ASSIGNED TASK: The expected response consists solely of the lines from the line with "Nikah memuru bile" through the last line of the material below, copied exactly.

PROVIDED DATA:
== Segment start ==

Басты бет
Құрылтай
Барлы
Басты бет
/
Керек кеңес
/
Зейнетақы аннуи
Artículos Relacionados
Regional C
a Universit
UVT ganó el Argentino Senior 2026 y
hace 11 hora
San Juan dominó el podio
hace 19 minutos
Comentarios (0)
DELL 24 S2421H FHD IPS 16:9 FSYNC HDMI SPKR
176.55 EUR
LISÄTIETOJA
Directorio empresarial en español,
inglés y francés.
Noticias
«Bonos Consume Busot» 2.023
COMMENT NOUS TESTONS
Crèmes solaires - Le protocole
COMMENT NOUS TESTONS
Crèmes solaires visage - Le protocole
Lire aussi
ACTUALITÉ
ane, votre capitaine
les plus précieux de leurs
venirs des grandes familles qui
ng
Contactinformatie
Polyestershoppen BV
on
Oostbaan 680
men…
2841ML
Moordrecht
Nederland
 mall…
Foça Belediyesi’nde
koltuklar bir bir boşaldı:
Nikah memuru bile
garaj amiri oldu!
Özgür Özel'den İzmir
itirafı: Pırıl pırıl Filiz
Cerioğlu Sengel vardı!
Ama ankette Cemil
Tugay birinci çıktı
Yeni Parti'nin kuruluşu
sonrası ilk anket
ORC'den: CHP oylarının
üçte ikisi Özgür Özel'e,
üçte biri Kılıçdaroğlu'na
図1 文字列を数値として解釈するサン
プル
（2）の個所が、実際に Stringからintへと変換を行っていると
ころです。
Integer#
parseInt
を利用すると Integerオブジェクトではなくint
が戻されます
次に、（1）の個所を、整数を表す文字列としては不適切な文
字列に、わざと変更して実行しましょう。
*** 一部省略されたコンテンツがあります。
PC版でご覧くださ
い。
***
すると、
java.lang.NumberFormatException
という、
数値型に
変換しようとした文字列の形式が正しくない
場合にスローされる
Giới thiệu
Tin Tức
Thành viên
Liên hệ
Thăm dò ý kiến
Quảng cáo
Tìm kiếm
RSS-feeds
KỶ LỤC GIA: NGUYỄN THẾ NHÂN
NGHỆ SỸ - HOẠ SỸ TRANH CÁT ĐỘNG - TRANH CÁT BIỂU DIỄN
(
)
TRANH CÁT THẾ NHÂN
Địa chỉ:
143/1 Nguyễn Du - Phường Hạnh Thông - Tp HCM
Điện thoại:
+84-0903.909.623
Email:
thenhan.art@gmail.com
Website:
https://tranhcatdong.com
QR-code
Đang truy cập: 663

== Segment end ==

RESULT BELOW:
Nikah memuru bile
garaj amiri oldu!
Özgür Özel'den İzmir
itirafı: Pırıl pırıl Filiz
Cerioğlu Sengel vardı!
Ama ankette Cemil
Tugay birinci çıktı
Yeni Parti'nin kuruluşu
sonrası ilk anket
ORC'den: CHP oylarının
üçte ikisi Özgür Özel'e,
üçte biri Kılıçdaroğlu'na
図1 文字列を数値として解釈するサン
プル
（2）の個所が、実際に Stringからintへと変換を行っていると
ころです。
Integer#
parseInt
を利用すると Integerオブジェクトではなくint
が戻されます
次に、（1）の個所を、整数を表す文字列としては不適切な文
字列に、わざと変更して実行しましょう。
*** 一部省略されたコンテンツがあります。
PC版でご覧くださ
い。
***
すると、
java.lang.NumberFormatException
という、
数値型に
変換しようとした文字列の形式が正しくない
場合にスローされる
Giới thiệu
Tin Tức
Thành viên
Liên hệ
Thăm dò ý kiến
Quảng cáo
Tìm kiếm
RSS-feeds
KỶ LỤC GIA: NGUYỄN THẾ NHÂN
NGHỆ SỸ - HOẠ SỸ TRANH CÁT ĐỘNG - TRANH CÁT BIỂU DIỄN
(
)
TRANH CÁT THẾ NHÂN
Địa chỉ:
143/1 Nguyễn Du - Phường Hạnh Thông - Tp HCM
Điện thoại:
+84-0903.909.623
Email:
thenhan.art@gmail.com
Website:
https://tranhcatdong.com
QR-code
Đang truy cập: 663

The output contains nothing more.